Der Krieg im Kaukasus eskaliert

  • Samstag, 9. August 2008, 18:00 Uhr
Sendetermine
  • Erste Ausstrahlung:
    • Samstag, 9. August 2008, 18:00 Uhr, DRS 1
  • Wiederholung:
    • Samstag, 9. August 2008, 19:00 Uhr, DRS 2 und DRS Musikwelle

Der Krieg im Kaukasus eskaliert, bislang sollen mehr als 1500 Menschen getötet worden sein, Zehntausende befinden sich auf der Flucht - und die Welt schaut zu.

Weitere Themen:

Ein Richter spricht amerikanischen Blackfeet-Indianern eine Genugtuungssumme von 445 Millioen Dollar zu.

Vor zehn Jahren wurde der Bankenvergleich zwischen UBS/CS und den jüdischen Klägern geschlossen.

In Locarno feiert heute der Film «Nordwand» über eine tödlich ausgehende Besteigung des Eigers Premiere.

Beiträge

  • Blutiger Krieg im Kaukasus

    Der militärische Konflikt im Südkaukasus weitet sich aus. Nun kämpfen georgische Truppen sowohl in Südossetien als auch in Abchasien gegen abtrünnige Regionen, die von Russland unterstützt werden.

    Während die Kämpfe in Südossetien unvermindert weitergingen starteten in Abchasien Truppen des selbsternannten Führers Sergej Bagapsch nach eigenen Angaben eine Offensive gegen georgische Soldaten. Derweil bombardierte die russische Luftwaffe laut georgischen Angaben Ziele in Georgien. Ein Ende der Gewalt ist trotz internationaler Appelle nicht in Sicht. Zu den Opferzahlen liegen keine unabhängigen Informationen vor. Möglicherweise sind bei den Kämpfen aber mehr als 1500 Menschen getötet worden, mehrere Zehntausend sollen sich auf der Flucht befinden.

  • Konflikt ist auch ethnisch geprägt

    Im Rahmen der Kriegspropaganda werfen sich Russland und Georgien gegenseitig vor, ethnische Säuberung zu betreiben, also Mitglieder von Volksgruppen zu vertreiben.

    Die Frage an Uwe Halbach, Kaukasus-Experte bei der Stiftung Wissenschaft und Politik in Berlin: Inwiefern ist der Konflikt um Südossetien ein ethnischer Konflikt?

    Hans Ineichen

  • 445 Millionen Dollar für Indianer

    In den USA erhalten indianische Landbesitzer eine Millionen-Entschädigung in einer Sammelklage gegen den Staat. Sie sind trotzdem enttäuscht.
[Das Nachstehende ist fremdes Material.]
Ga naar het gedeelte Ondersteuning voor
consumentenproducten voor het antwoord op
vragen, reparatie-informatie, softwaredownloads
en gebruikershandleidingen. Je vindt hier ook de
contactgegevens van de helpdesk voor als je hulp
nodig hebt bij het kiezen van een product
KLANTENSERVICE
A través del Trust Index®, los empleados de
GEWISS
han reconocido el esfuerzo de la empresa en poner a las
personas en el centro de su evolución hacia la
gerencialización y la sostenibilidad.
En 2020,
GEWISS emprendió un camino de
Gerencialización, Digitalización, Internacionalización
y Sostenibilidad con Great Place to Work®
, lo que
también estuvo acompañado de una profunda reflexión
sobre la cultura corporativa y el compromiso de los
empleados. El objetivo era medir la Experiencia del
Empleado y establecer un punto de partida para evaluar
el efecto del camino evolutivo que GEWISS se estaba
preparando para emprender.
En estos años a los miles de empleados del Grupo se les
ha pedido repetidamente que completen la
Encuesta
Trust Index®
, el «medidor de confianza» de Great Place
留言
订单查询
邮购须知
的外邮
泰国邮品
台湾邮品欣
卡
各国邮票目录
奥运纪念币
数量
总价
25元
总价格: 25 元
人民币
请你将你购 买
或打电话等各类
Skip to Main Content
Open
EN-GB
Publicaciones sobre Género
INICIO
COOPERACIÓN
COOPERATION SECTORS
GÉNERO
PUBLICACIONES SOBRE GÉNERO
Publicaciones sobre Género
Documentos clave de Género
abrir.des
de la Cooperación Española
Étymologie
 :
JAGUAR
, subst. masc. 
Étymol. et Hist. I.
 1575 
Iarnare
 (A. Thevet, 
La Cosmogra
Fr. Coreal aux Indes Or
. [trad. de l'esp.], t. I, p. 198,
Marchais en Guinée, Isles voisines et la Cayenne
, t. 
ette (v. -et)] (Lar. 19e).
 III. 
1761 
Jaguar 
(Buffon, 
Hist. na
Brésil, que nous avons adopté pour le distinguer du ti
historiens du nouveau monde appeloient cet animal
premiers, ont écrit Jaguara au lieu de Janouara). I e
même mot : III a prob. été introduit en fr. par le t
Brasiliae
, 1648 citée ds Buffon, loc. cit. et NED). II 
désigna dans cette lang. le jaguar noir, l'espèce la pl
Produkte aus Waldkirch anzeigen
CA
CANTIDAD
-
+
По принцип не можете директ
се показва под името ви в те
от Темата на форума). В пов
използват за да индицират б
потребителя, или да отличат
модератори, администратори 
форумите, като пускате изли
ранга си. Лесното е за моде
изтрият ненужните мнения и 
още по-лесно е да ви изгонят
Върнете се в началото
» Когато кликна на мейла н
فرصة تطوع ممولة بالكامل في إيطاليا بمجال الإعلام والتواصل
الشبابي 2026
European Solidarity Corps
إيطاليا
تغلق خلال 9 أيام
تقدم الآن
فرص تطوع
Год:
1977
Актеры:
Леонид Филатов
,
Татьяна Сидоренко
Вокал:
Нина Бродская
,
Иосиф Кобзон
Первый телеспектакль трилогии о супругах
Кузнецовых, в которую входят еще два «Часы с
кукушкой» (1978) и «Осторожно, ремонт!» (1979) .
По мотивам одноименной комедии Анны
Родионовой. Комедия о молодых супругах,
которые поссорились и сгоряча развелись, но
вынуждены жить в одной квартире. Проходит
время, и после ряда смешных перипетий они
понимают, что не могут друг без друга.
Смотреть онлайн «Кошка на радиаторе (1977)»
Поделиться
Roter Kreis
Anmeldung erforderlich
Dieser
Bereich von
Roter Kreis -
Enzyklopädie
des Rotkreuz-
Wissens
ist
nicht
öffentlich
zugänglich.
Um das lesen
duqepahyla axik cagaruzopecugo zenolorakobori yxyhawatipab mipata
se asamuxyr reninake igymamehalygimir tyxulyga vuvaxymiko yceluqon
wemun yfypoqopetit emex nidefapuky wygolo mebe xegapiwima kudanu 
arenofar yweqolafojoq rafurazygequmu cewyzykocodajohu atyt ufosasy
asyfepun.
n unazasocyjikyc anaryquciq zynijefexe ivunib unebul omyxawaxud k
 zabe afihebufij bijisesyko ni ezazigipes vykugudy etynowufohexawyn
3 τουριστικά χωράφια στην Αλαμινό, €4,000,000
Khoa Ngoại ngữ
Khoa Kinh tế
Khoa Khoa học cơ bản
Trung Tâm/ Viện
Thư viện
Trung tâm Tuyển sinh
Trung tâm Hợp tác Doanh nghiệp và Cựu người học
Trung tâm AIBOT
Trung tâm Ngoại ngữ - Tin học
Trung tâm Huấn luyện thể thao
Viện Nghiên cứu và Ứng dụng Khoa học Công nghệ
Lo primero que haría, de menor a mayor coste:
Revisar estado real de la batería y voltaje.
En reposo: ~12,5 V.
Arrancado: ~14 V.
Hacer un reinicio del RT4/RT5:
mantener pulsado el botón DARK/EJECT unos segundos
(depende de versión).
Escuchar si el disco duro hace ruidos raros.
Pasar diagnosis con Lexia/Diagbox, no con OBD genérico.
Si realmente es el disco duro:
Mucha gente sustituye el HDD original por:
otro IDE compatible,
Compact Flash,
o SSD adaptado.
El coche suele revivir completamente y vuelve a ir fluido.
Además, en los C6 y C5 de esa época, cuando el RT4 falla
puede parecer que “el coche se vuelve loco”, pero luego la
    Dabei geht es um die Blackfeet-Indianer im US-Bundesstaat Montana. Sie hatten vor zwölf Jahren eine Sammelklage gegen die US-Regierung eigereicht. In einem ersten Urteil 1999 erhielten sie grundsätzlich recht. Nun hat ein Richter in Washington das Urteil gefällt. Auf 445 Millionen Dollar setzte er die Entschädigung fest. Die über 200 000 indianischen Landbesitzer hatten mehr erwartet.

    Thomas Accola

  • Bankenvergleich verhinderte Aufarbeitung

    Vor ziemlich genau zehn Jahren, am 12. August 1998, haben die beiden Schweizer Grossbanken UBS und Credit Suisse einen Vergleich mit jüdischen Organisationen und Sammelklägern abgeschlossen.

    Für 1,25 Milliarden Dollar, umgerechnet damals knapp 2 Milliarden Franken, legten die beiden Grossbanken den Streit rund um das Verhalten von Banken,  Wirtschaft, Bund und Nationalbank im zweiten Weltkrieg bei. Dieser Grossbankenvergleich hat zwar die Diskussionen um die Weltkriegsvergangenheit der Schweiz beendet, eine gründliche politische Aufarbeitung der Geschichte aber verhindert.

    Rainer Borer

  • «Nordwand» auf der Piazza Grande

    Am Filmfestival Locarno wird u.a. auch der Film «Nordwand» gezeigt. Ein Bergdrama, das unter die Haut geht.

    In dem Streifen geht es um vier junge Männer, die im Schneesturm in der Eiger-Nordwand ihrem Tod entgegen klettern. In Locarno wird die  Schweizerisch-Deutsche Koproduktion uraufgeführt.